求命
「あれ、なんだ・・・これ。」
手に傷がある。それもいくつかは治りかけているようだ。大伍はベンチに座ったままだ。その仕事を今日も実行している。それなのに何故傷があるのだろうか。それに治りかけていると言うのはどういう事だろうか。理解できない。
人差し指で、その傷を触ってみる。ゆっくり、手の先から始め肩の方へと動かす。始めは痛くない。治りかけているせいだろう。それが前腕の中辺りから、ひりっと痛み出す。
「痛っ。」
場所によって、傷の深さも違うようだ。
今日した事を思い出してみる。まず、公園に着くと、いつものように男はベンチで待っていた。軽い挨拶をすると男はいつものように消えていった。ここだけを思い出すと、これが今日の事なのか、それとも昨日の事なのか思い出せないほどに同じだ。

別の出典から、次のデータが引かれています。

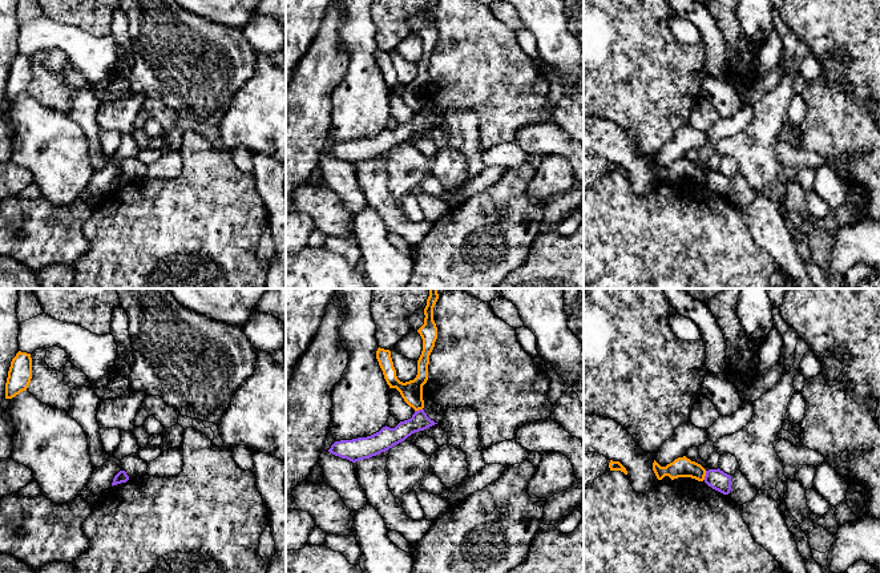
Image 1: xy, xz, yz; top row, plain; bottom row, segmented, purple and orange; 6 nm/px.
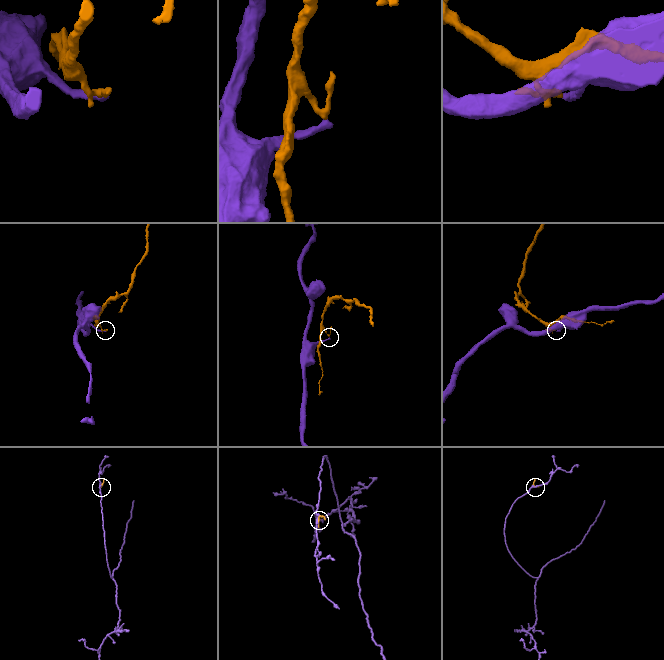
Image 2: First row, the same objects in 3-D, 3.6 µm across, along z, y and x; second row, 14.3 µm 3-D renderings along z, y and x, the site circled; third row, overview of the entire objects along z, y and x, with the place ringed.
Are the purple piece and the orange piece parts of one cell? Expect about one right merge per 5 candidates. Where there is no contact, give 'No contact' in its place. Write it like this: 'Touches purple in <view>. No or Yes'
Touches purple in yz. No

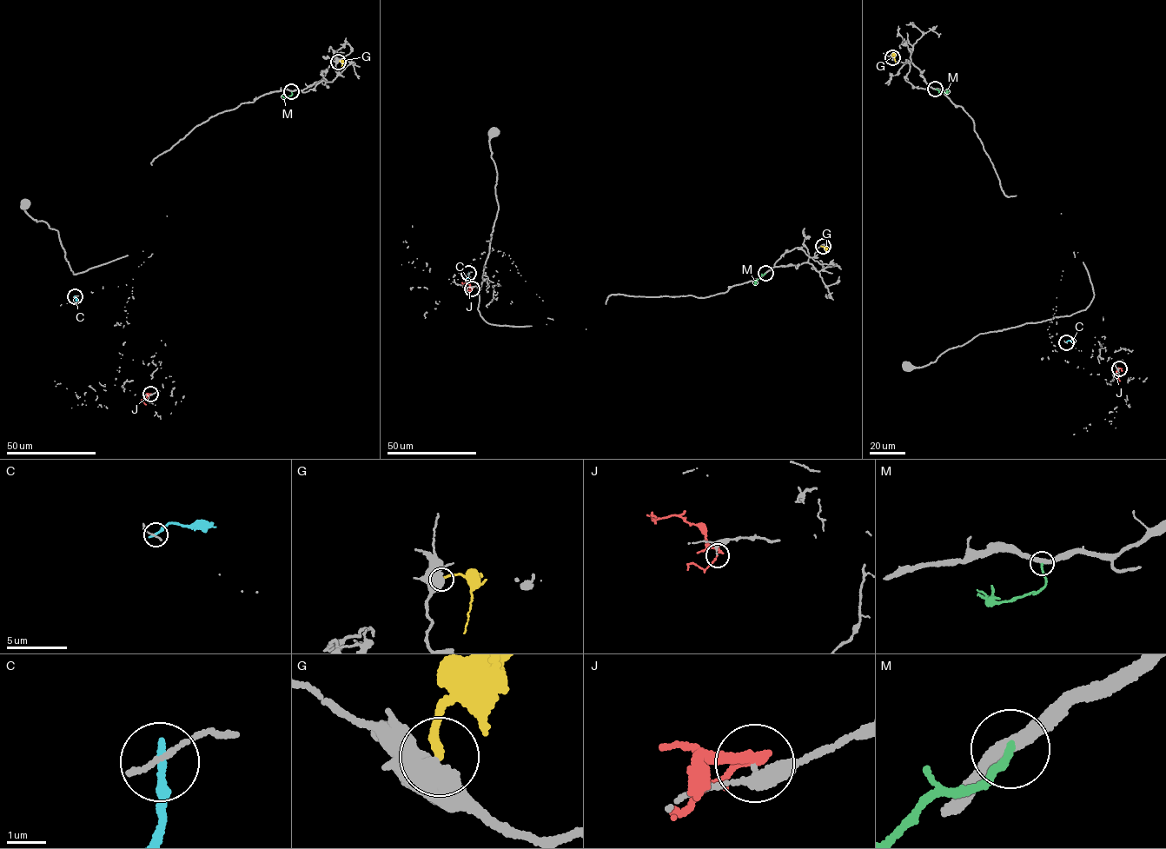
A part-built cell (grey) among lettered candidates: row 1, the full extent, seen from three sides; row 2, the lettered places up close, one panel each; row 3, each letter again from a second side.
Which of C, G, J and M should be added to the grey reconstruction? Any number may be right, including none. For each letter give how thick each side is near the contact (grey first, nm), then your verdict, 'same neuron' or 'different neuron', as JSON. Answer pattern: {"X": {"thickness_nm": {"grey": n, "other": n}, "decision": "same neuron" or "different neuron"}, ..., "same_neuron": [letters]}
{"C": {"thickness_nm": {"grey": 130, "other": 240}, "decision": "different neuron"}, "G": {"thickness_nm": {"grey": 650, "other": 200}, "decision": "different neuron"}, "J": {"thickness_nm": {"grey": 140, "other": 160}, "decision": "different neuron"}, "M": {"thickness_nm": {"grey": 360, "other": 200}, "decision": "different neuron"}, "same_neuron": []}

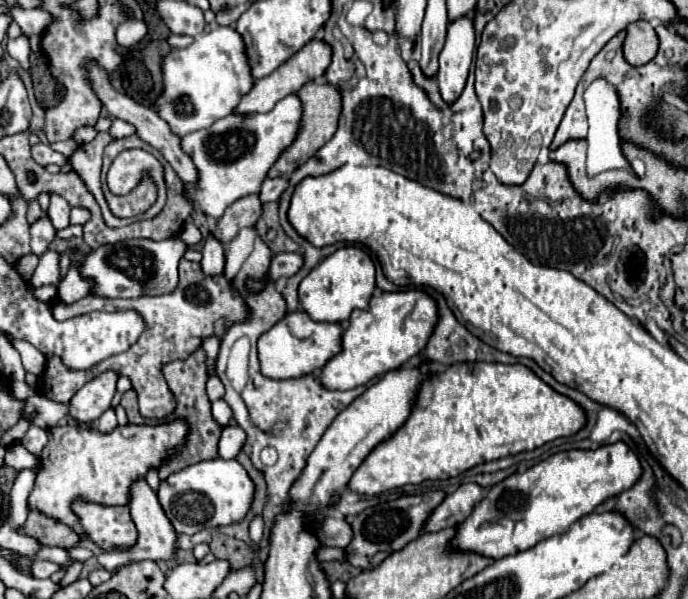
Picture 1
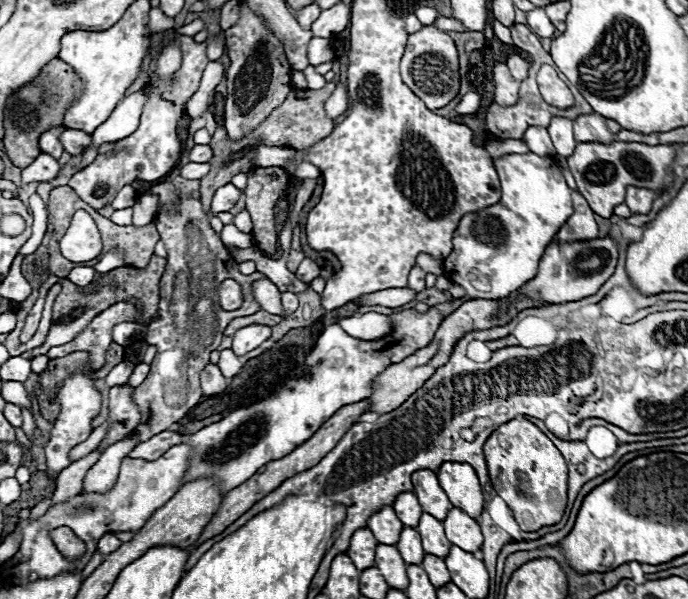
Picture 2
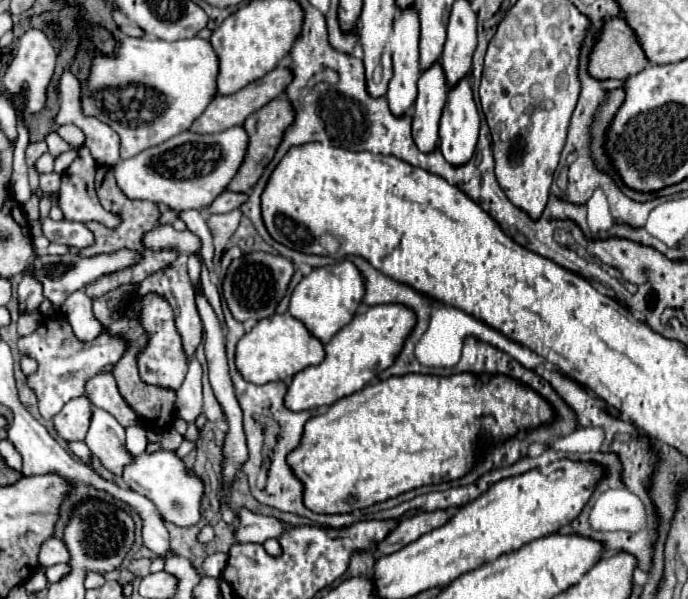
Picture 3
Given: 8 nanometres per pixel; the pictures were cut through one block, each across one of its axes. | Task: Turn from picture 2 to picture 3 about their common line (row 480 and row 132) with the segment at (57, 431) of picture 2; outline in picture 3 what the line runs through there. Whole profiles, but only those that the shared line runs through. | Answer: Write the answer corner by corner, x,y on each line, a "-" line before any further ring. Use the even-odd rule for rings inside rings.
52,132
52,134
46,136
46,144
48,144
48,152
50,152
54,158
58,158
60,154
72,150
72,146
70,146
68,142
64,142
56,132

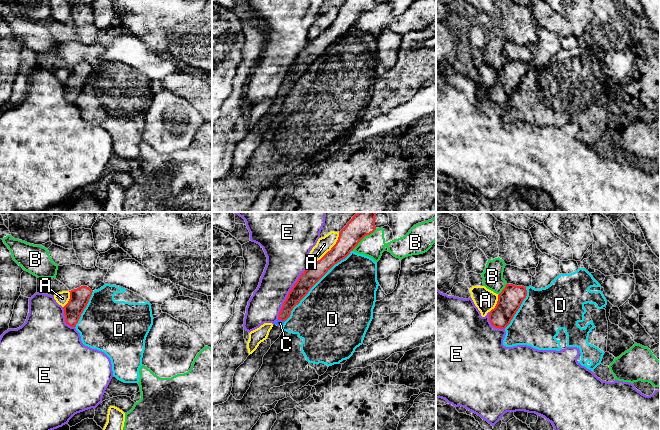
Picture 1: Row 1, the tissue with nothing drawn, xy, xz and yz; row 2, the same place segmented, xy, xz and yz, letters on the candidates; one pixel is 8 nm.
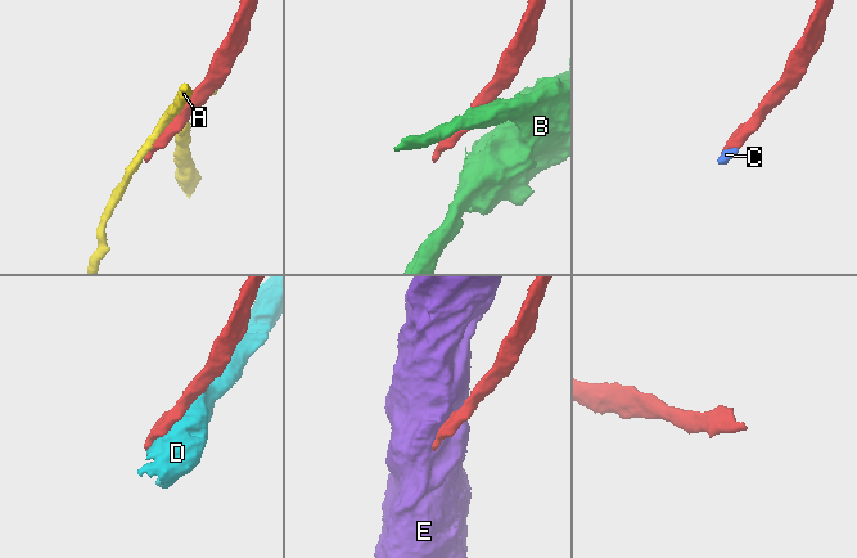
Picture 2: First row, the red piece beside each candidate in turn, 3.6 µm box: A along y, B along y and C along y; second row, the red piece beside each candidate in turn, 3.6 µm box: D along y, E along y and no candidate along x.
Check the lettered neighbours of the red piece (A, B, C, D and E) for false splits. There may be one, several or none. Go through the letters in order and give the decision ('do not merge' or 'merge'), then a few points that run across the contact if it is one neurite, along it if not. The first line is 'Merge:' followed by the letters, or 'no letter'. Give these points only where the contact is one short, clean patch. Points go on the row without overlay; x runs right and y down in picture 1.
Merge: C
A: do not merge
B: do not merge
C: merge | xz (296, 70), (281, 96), (280, 99)
D: do not merge
E: do not merge

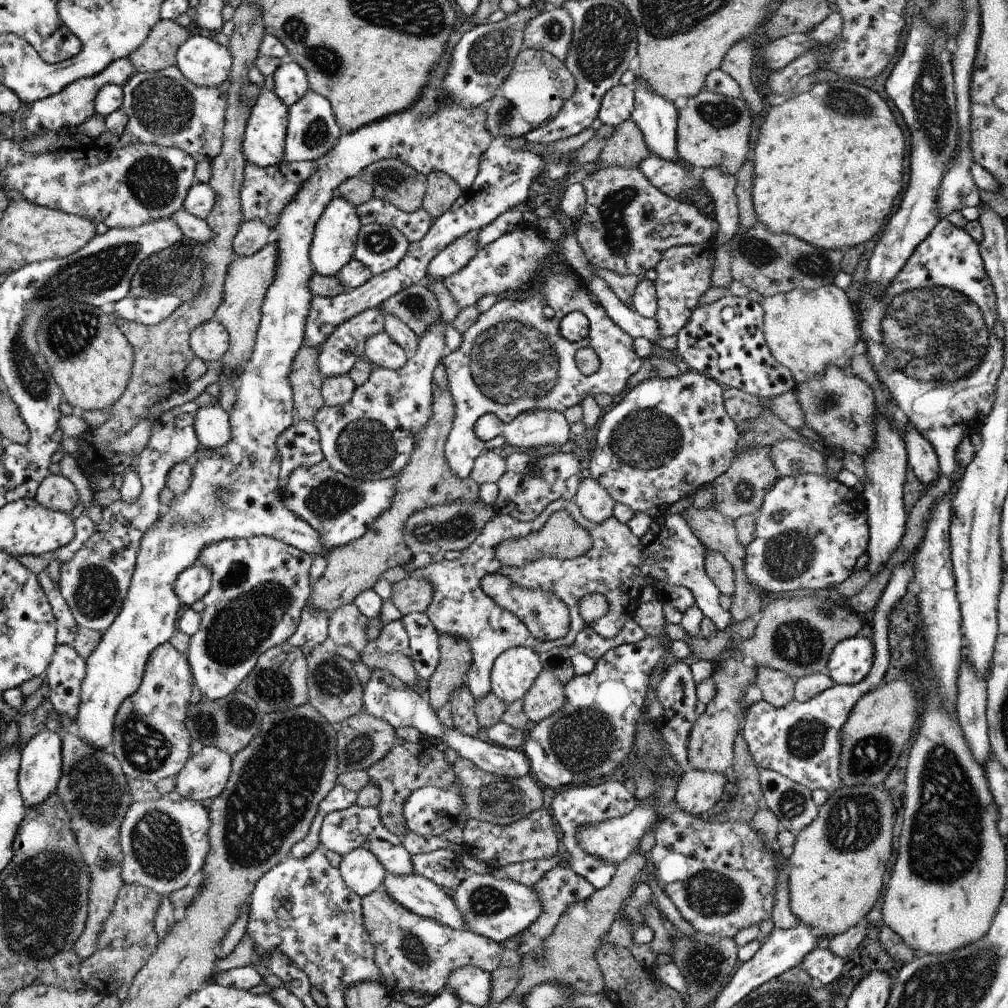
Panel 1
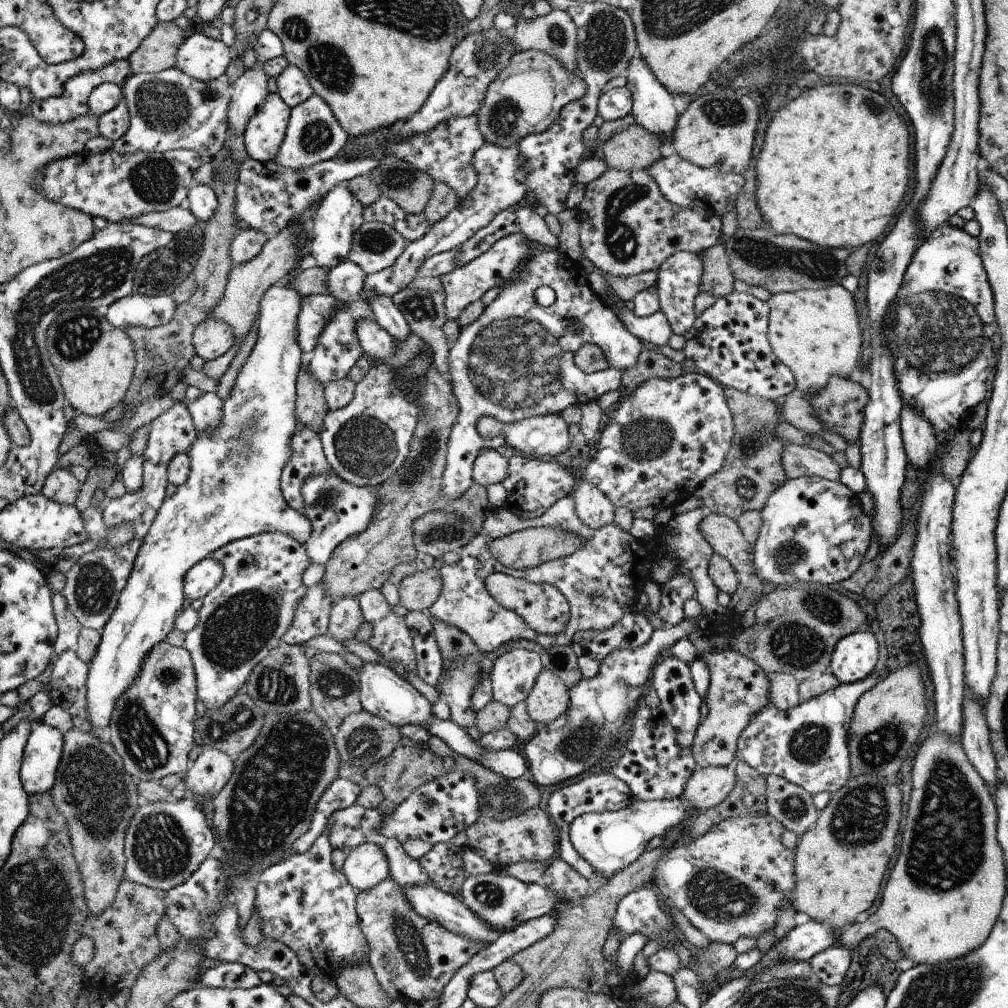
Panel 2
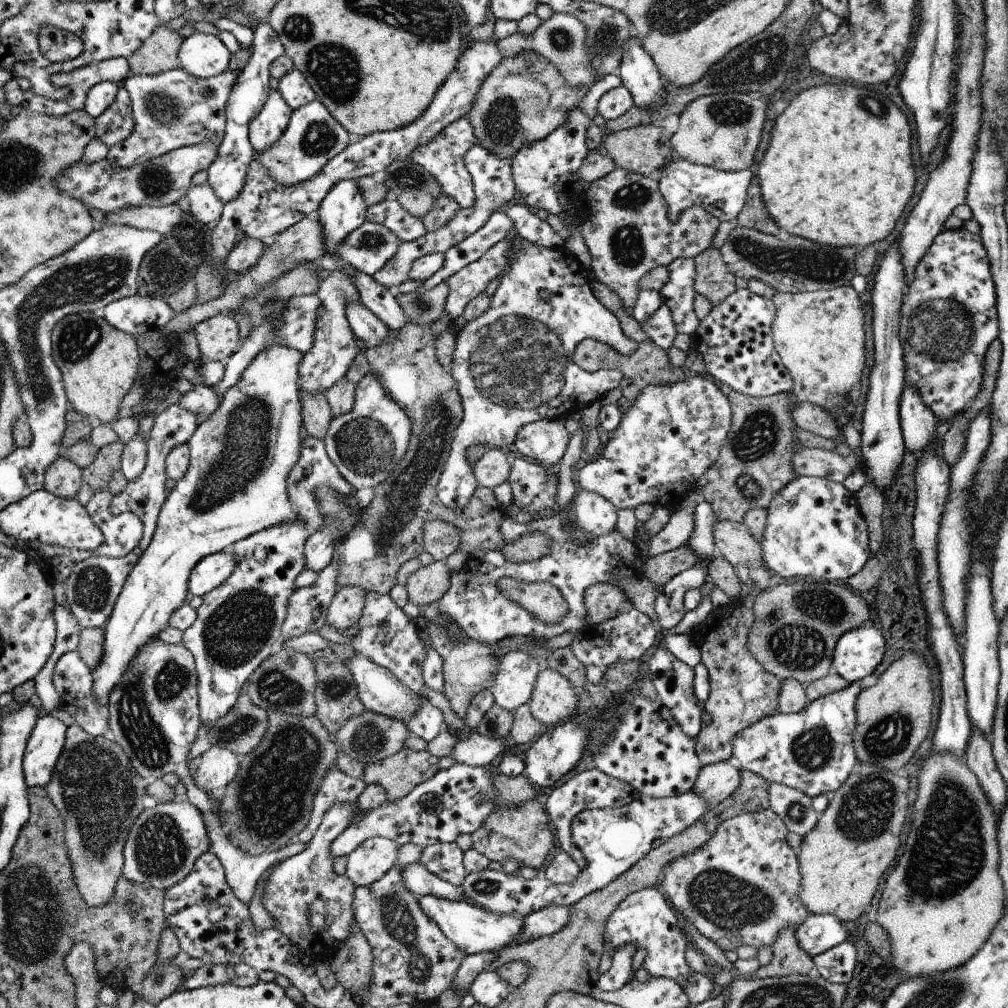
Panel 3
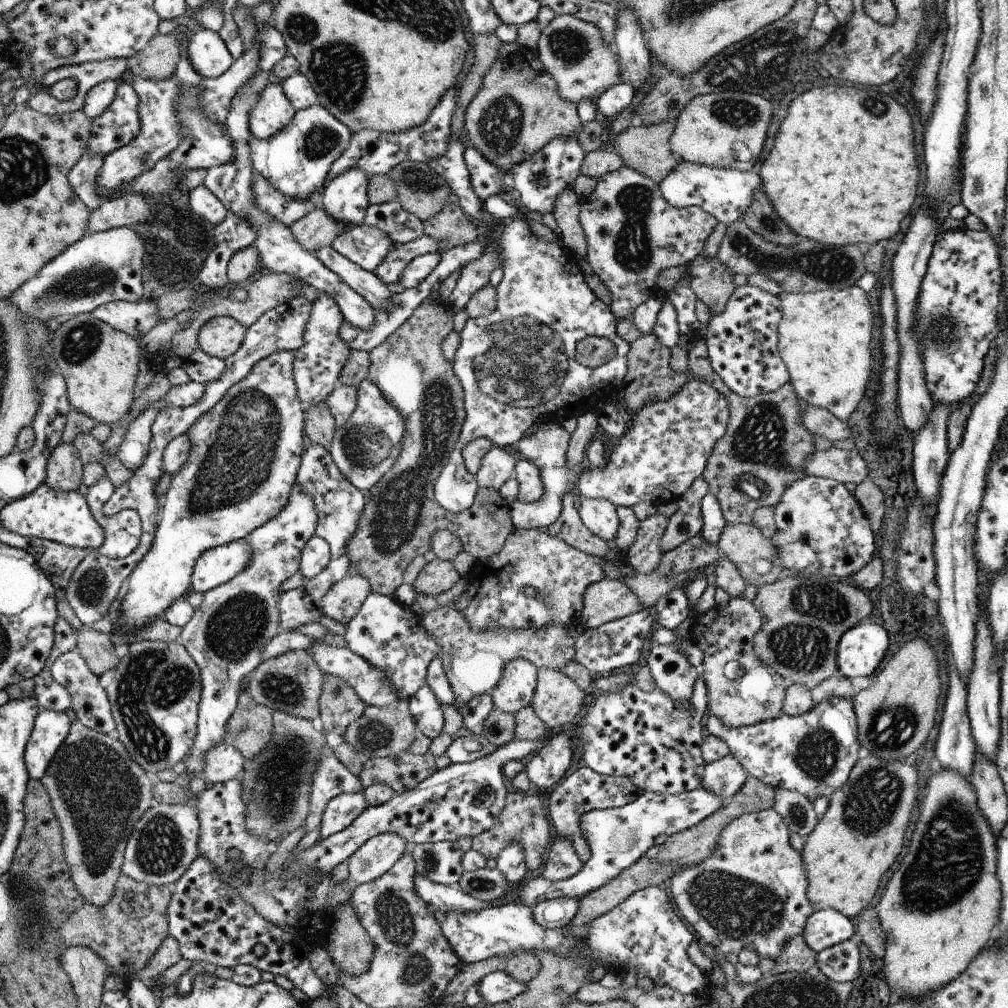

次にどうしたのだろう。改めて考えると記憶が明確にならない。今の今までの記憶がごっそりと抜けている。
「さっきまで・・・何してた?」
突如、頭の中を深い霧が覆う。決して晴れる事のない深い霧。その中にいるだけで苛つく。右に行っても、左に行っても霧は深い。どこにも出口は見つからない。
「ど、どうして・・・?」
いたこだった祖母が言っていた。こんな時は深呼吸をして落ち着くのがいいと。それを実行した。深く息を吸い込む。同時にいい香りも吸い込んだ。
「ん?」
それはどこかの主婦が買った焼きたてのパンの香りだった。
霧が消えてゆく。晴れたその先に見えたもの。それは女の死体だ。首が変な方向を向いている。